On 10 December 1919, he read a paper to the Carlisle Citizens’ League and suggested the formation of a society whose members would work not only to preserve, but to increase the beauties and amenities of the city. During the war years the League had amply demonstrated what could be achieved by working together in the public interest, and Hardwicke proposed that they should capitalise on this momentum. He considered that it was the patriotic duty of every citizen to foster a love of the homeland. His reasoning was that all children were born with a ‘natural aptitude for love of the beautiful in form and colour’, but if this were not nurtured, it would, in the course of time, be killed by unlovely surroundings.
Such a new society would encourage a patriotic love of the city. Whilst more effective town planning would in the long-term bring improvements, in the short term such simple measures as fitting window boxes and planting flowers and shrubs would do wonders to improve the urban environment.

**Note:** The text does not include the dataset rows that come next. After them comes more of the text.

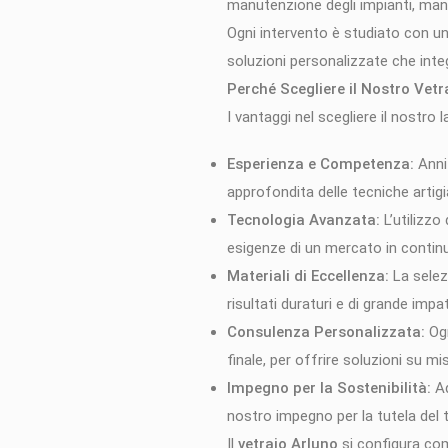
manutenzione degli impianti, mant
Ogni intervento è studiato con un 
soluzioni personalizzate che inte
Perché Scegliere il Nostro Vetr
I vantaggi nel scegliere il nostr
Esperienza e Competenza:
Anni 
approfondita delle tecniche artigi
Tecnologia Avanzata:
L’utilizzo
esigenze di un mercato in contin
Materiali di Eccellenza:
La selezi
risultati duraturi e di grande impa
Consulenza Personalizzata:
Ogn
finale, per offrire soluzioni su mi
Impegno per la Sostenibilità:
Ad
nostro impegno per la tutela del t
Il
vetraio Arluno
si configura come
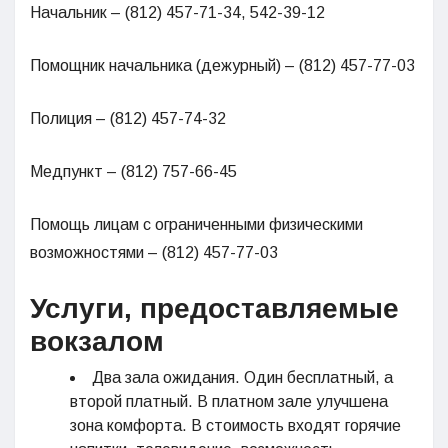
Начальник – (812) 457-71-34, 542-39-12
Помощник начальника (дежурный) – (812) 457-77-03
Полиция – (812) 457-74-32
Медпункт – (812) 757-66-45
Помощь лицам с ограниченными физическими
возможностями – (812) 457-77-03
Услуги, предоставляемые
вокзалом
Два зала ожидания. Один бесплатный, а
второй платный. В платном зале улучшена
зона комфорта. В стоимость входят горячие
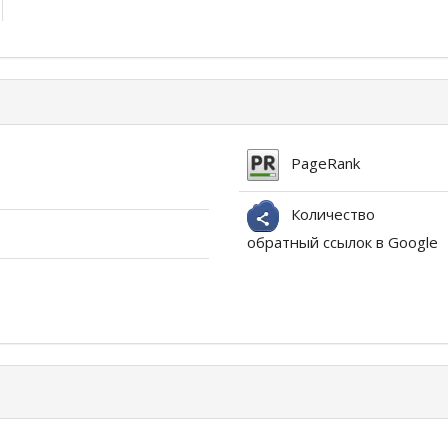
PageRank
Количество
обратный ссылок в Google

Trees could be planted to enhance the beauties of the parks and other areas, and Hardwicke specified certain parts of the city centre where he suggested that tree planting would make all the difference. Education of public opinion to love and care for the amenities of the city would be the first and most important step. The citizens should learn not to despoil the city by dropping litter and throwing rubbish into streams and rivers. He listed the objectives that such a ‘Beautiful Carlisle Society’ might wish to adopt, such as the creation of gardens; the planting of trees on waste ground and open spaces; the encouragement of children to appreciate and to love trees and flowers; the planting of flowers adjacent to public buildings and factories, and so forth. Evidently the League members were convinced by Hardwicke’s arguments, since after some discussion they agreed to form a Society along the lines which he had suggested
In addition to all his preoccupations at home, Hardwicke maintained a watching brief on events taking place across the Channel. The fighting was over, the guns were now silent, and the peace accord signed, but a new spectre had arisen in many parts of Europe, that of famine. Hardwicke wrote that he was haunted by stories which reached him from Vienna. He had heard ‘of long processions of starving people bearing tiny coffins to the cemeteries’ and had seen ‘pictures of the emaciated skeletons of little children lying on their beds waiting for death to befriend them’. In letters to the Press he urged the public to support the new Save the Children organisation which had been formed in May 1919.
Although the war was over and the Peace Agreement signed, the peace in Europe had certainly not brought prosperity in its wake.